- [ENTRIES SUPPLIED]:
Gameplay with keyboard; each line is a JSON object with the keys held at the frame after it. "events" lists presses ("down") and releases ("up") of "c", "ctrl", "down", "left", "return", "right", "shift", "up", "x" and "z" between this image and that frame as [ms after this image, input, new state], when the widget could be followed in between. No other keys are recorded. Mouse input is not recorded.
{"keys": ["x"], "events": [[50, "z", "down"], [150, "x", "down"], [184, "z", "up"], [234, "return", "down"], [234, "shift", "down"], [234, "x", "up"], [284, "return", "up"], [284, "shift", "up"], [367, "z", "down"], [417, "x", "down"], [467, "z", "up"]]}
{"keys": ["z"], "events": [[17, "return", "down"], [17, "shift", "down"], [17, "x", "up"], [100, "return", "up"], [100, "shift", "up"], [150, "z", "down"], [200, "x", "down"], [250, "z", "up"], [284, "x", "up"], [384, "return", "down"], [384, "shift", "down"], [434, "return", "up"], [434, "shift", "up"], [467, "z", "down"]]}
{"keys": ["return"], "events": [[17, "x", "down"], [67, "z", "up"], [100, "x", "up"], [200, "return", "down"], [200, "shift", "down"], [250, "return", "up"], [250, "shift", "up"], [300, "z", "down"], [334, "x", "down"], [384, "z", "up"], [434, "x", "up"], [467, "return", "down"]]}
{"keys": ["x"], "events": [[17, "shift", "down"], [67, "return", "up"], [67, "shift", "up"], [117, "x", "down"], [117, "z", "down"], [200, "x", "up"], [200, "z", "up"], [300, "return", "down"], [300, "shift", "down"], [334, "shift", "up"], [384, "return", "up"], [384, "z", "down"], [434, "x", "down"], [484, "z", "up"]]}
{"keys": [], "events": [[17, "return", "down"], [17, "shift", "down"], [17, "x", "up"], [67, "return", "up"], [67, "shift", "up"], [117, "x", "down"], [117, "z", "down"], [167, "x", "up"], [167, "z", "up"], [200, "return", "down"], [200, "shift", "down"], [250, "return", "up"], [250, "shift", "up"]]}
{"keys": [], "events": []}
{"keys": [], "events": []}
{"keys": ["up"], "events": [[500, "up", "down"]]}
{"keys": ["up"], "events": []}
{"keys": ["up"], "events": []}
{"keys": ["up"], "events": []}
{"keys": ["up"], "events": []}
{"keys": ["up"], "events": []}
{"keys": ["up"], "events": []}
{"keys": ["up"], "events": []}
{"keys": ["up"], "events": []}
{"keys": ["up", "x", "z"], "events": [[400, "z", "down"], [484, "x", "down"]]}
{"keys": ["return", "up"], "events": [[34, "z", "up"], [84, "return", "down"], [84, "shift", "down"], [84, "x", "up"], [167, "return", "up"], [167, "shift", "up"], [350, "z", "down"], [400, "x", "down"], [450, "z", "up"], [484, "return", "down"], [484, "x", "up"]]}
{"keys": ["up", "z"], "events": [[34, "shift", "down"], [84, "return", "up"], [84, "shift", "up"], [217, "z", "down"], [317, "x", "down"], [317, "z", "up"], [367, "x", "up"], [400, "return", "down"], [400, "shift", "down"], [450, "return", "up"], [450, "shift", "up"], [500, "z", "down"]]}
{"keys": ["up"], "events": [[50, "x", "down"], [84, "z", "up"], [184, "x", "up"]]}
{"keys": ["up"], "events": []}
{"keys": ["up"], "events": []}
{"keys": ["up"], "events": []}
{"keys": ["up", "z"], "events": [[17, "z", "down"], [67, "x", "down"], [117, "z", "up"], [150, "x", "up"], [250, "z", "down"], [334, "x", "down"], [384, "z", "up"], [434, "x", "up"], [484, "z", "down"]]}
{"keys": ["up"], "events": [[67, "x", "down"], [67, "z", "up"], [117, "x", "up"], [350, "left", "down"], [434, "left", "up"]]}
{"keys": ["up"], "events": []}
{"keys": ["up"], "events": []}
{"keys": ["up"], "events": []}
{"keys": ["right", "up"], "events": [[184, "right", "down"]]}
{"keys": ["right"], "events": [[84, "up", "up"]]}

- [WORK ORDER]:
Repeat the listing above in full, word for word.

- [EXPECTED ANSWER]:
Gameplay with keyboard; each line is a JSON object with the keys held at the frame after it. "events" lists presses ("down") and releases ("up") of "c", "ctrl", "down", "left", "return", "right", "shift", "up", "x" and "z" between this image and that frame as [ms after this image, input, new state], when the widget could be followed in between. No other keys are recorded. Mouse input is not recorded.
{"keys": ["x"], "events": [[50, "z", "down"], [150, "x", "down"], [184, "z", "up"], [234, "return", "down"], [234, "shift", "down"], [234, "x", "up"], [284, "return", "up"], [284, "shift", "up"], [367, "z", "down"], [417, "x", "down"], [467, "z", "up"]]}
{"keys": ["z"], "events": [[17, "return", "down"], [17, "shift", "down"], [17, "x", "up"], [100, "return", "up"], [100, "shift", "up"], [150, "z", "down"], [200, "x", "down"], [250, "z", "up"], [284, "x", "up"], [384, "return", "down"], [384, "shift", "down"], [434, "return", "up"], [434, "shift", "up"], [467, "z", "down"]]}
{"keys": ["return"], "events": [[17, "x", "down"], [67, "z", "up"], [100, "x", "up"], [200, "return", "down"], [200, "shift", "down"], [250, "return", "up"], [250, "shift", "up"], [300, "z", "down"], [334, "x", "down"], [384, "z", "up"], [434, "x", "up"], [467, "return", "down"]]}
{"keys": ["x"], "events": [[17, "shift", "down"], [67, "return", "up"], [67, "shift", "up"], [117, "x", "down"], [117, "z", "down"], [200, "x", "up"], [200, "z", "up"], [300, "return", "down"], [300, "shift", "down"], [334, "shift", "up"], [384, "return", "up"], [384, "z", "down"], [434, "x", "down"], [484, "z", "up"]]}
{"keys": [], "events": [[17, "return", "down"], [17, "shift", "down"], [17, "x", "up"], [67, "return", "up"], [67, "shift", "up"], [117, "x", "down"], [117, "z", "down"], [167, "x", "up"], [167, "z", "up"], [200, "return", "down"], [200, "shift", "down"], [250, "return", "up"], [250, "shift", "up"]]}
{"keys": [], "events": []}
{"keys": [], "events": []}
{"keys": ["up"], "events": [[500, "up", "down"]]}
{"keys": ["up"], "events": []}
{"keys": ["up"], "events": []}
{"keys": ["up"], "events": []}
{"keys": ["up"], "events": []}
{"keys": ["up"], "events": []}
{"keys": ["up"], "events": []}
{"keys": ["up"], "events": []}
{"keys": ["up"], "events": []}
{"keys": ["up", "x", "z"], "events": [[400, "z", "down"], [484, "x", "down"]]}
{"keys": ["return", "up"], "events": [[34, "z", "up"], [84, "return", "down"], [84, "shift", "down"], [84, "x", "up"], [167, "return", "up"], [167, "shift", "up"], [350, "z", "down"], [400, "x", "down"], [450, "z", "up"], [484, "return", "down"], [484, "x", "up"]]}
{"keys": ["up", "z"], "events": [[34, "shift", "down"], [84, "return", "up"], [84, "shift", "up"], [217, "z", "down"], [317, "x", "down"], [317, "z", "up"], [367, "x", "up"], [400, "return", "down"], [400, "shift", "down"], [450, "return", "up"], [450, "shift", "up"], [500, "z", "down"]]}
{"keys": ["up"], "events": [[50, "x", "down"], [84, "z", "up"], [184, "x", "up"]]}
{"keys": ["up"], "events": []}
{"keys": ["up"], "events": []}
{"keys": ["up"], "events": []}
{"keys": ["up", "z"], "events": [[17, "z", "down"], [67, "x", "down"], [117, "z", "up"], [150, "x", "up"], [250, "z", "down"], [334, "x", "down"], [384, "z", "up"], [434, "x", "up"], [484, "z", "down"]]}
{"keys": ["up"], "events": [[67, "x", "down"], [67, "z", "up"], [117, "x", "up"], [350, "left", "down"], [434, "left", "up"]]}
{"keys": ["up"], "events": []}
{"keys": ["up"], "events": []}
{"keys": ["up"], "events": []}
{"keys": ["right", "up"], "events": [[184, "right", "down"]]}
{"keys": ["right"], "events": [[84, "up", "up"]]}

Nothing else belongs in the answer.